The data:
--------------------

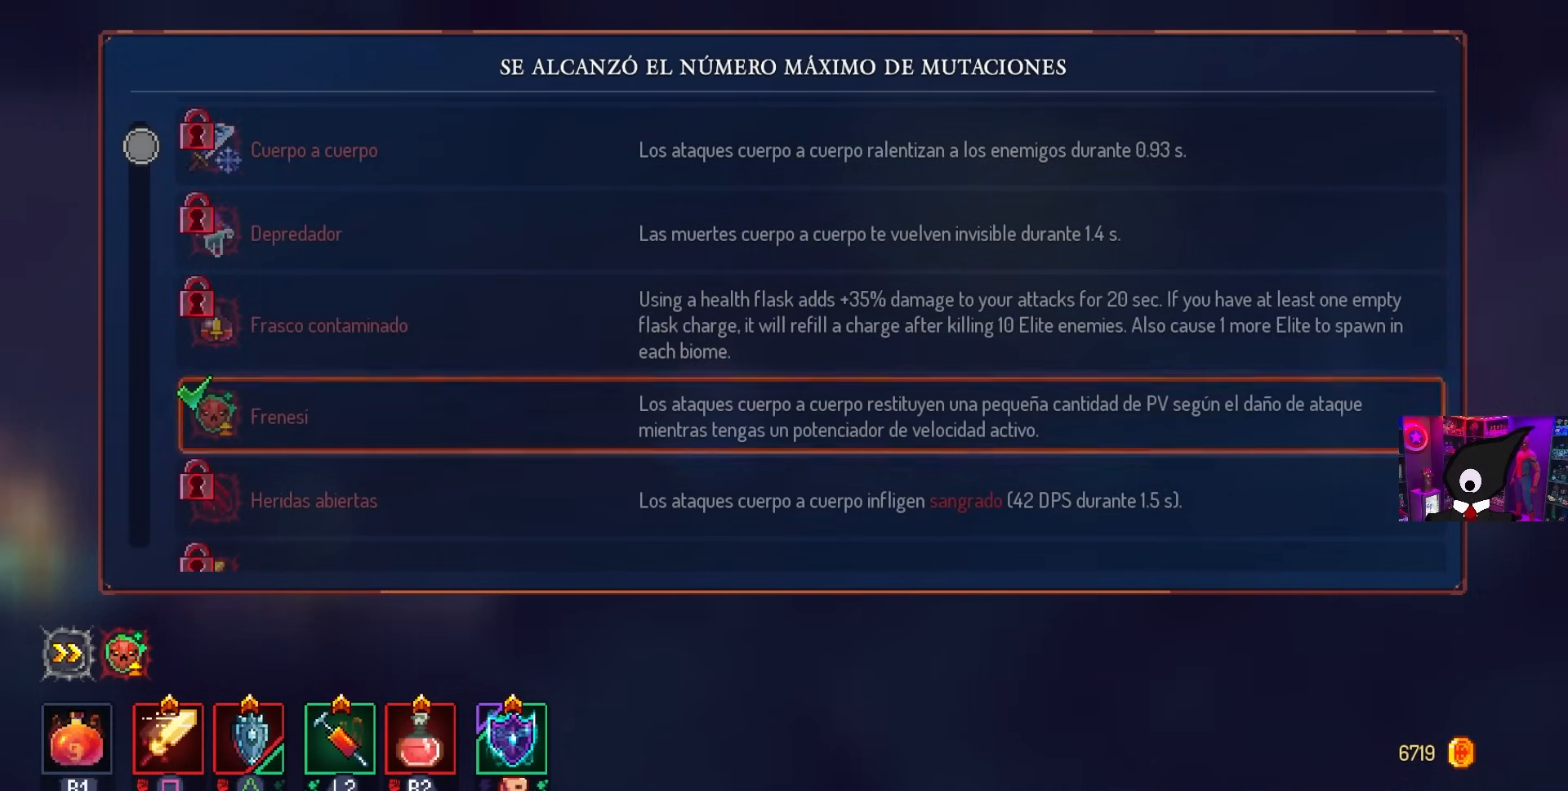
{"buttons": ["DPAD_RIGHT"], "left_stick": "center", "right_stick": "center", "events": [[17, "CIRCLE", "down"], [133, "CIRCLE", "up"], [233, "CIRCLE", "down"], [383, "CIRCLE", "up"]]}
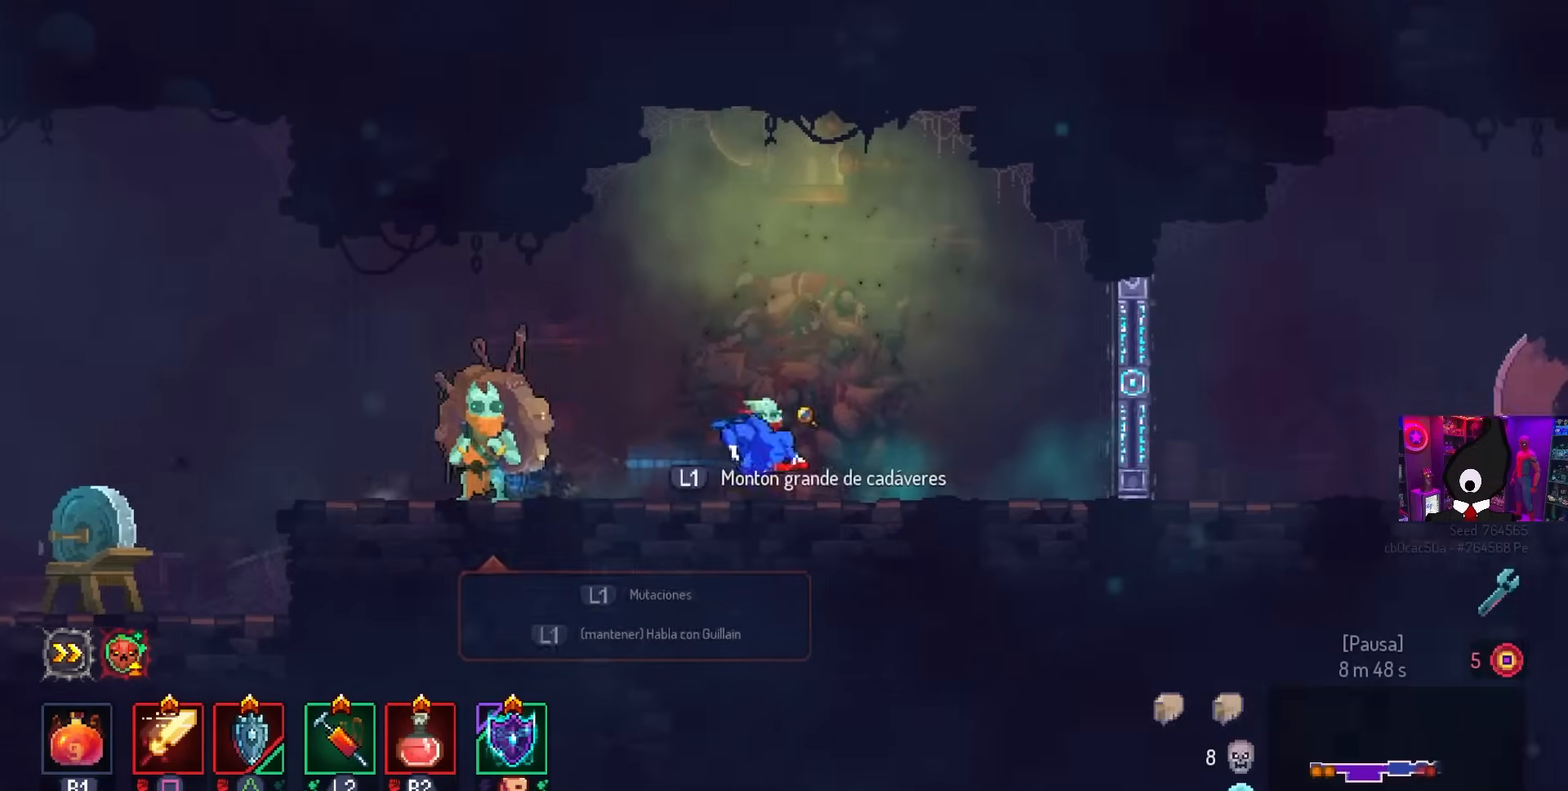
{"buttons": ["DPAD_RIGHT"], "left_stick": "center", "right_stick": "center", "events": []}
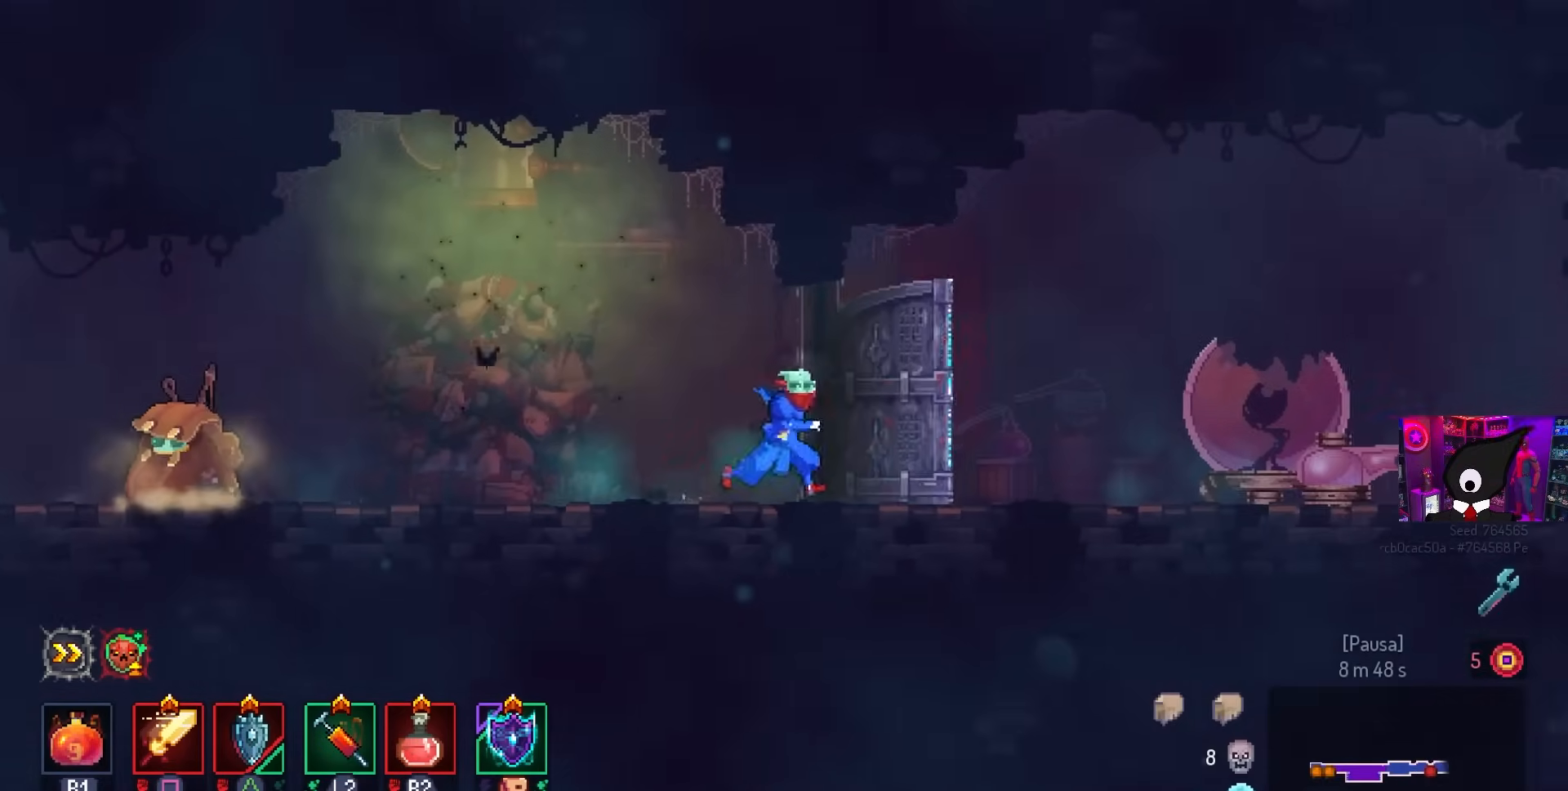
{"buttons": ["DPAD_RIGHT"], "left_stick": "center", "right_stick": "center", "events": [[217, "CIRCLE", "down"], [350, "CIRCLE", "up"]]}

--------------------

What is being asked:
Apart from the images, please copy every line of the data exactly as written.

Exercise solution:
{"buttons": ["DPAD_RIGHT"], "left_stick": "center", "right_stick": "center", "events": [[17, "CIRCLE", "down"], [133, "CIRCLE", "up"], [233, "CIRCLE", "down"], [383, "CIRCLE", "up"]]}
{"buttons": ["DPAD_RIGHT"], "left_stick": "center", "right_stick": "center", "events": []}
{"buttons": ["DPAD_RIGHT"], "left_stick": "center", "right_stick": "center", "events": [[217, "CIRCLE", "down"], [350, "CIRCLE", "up"]]}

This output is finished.